THE TASK |
For each line below that contains the string "militia", copy that line.

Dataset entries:
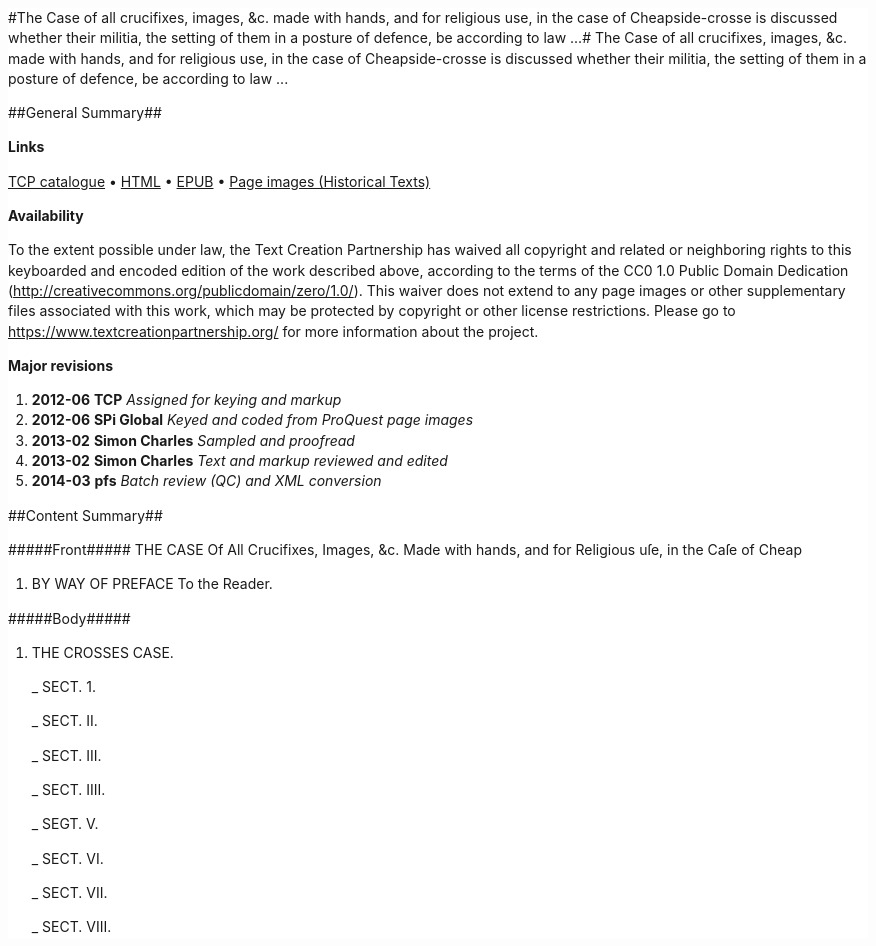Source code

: #The Case of all crucifixes, images, &c. made with hands, and for religious use, in the case of Cheapside-crosse is discussed whether their militia, the setting of them in a posture of defence, be according to law ...#
The Case of all crucifixes, images, &c. made with hands, and for religious use, in the case of Cheapside-crosse is discussed whether their militia, the setting of them in a posture of defence, be according to law ...

##General Summary##

**Links**

[TCP catalogue](http://www.ota.ox.ac.uk/tcp/)  • 
[HTML](http://tei.it.ox.ac.uk/tcp/Texts-HTML/free/A35/A35599.html)  • 
[EPUB](http://tei.it.ox.ac.uk/tcp/Texts-EPUB/free/A35/A35599.epub) • 
[Page images (Historical Texts)](https://historicaltexts.jisc.ac.uk/eebo-15313849e)

**Availability**

To the extent possible under law, the Text Creation Partnership has waived all copyright and related or neighboring rights to this keyboarded and encoded edition of the work described above, according to the terms of the CC0 1.0 Public Domain Dedication (http://creativecommons.org/publicdomain/zero/1.0/). This waiver does not extend to any page images or other supplementary files associated with this work, which may be protected by copyright or other license restrictions. Please go to https://www.textcreationpartnership.org/ for more information about the project.

**Major revisions**

1. __2012-06__ __TCP__ *Assigned for keying and markup*
1. __2012-06__ __SPi Global__ *Keyed and coded from ProQuest page images*
1. __2013-02__ __Simon Charles__ *Sampled and proofread*
1. __2013-02__ __Simon Charles__ *Text and markup reviewed and edited*
1. __2014-03__ __pfs__ *Batch review (QC) and XML conversion*

##Content Summary##

#####Front#####
THE CASE Of All Crucifixes, Images, &c. Made with hands, and for Religious uſe, in the Caſe of Cheap
1. BY WAY OF PREFACE To the Reader.

#####Body#####

1. THE CROSSES CASE.

    _ SECT. 1.

    _ SECT. II.

    _ SECT. III.

    _ SECT. IIII.

    _ SEGT. V.

    _ SECT. VI.

    _ SECT. VII.

    _ SECT. VIII.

YOUR SOLUTION |
: #The Case of all crucifixes, images, &c. made with hands, and for religious use, in the case of Cheapside-crosse is discussed whether their militia, the setting of them in a posture of defence, be according to law ...#
The Case of all crucifixes, images, &c. made with hands, and for religious use, in the case of Cheapside-crosse is discussed whether their militia, the setting of them in a posture of defence, be according to law ...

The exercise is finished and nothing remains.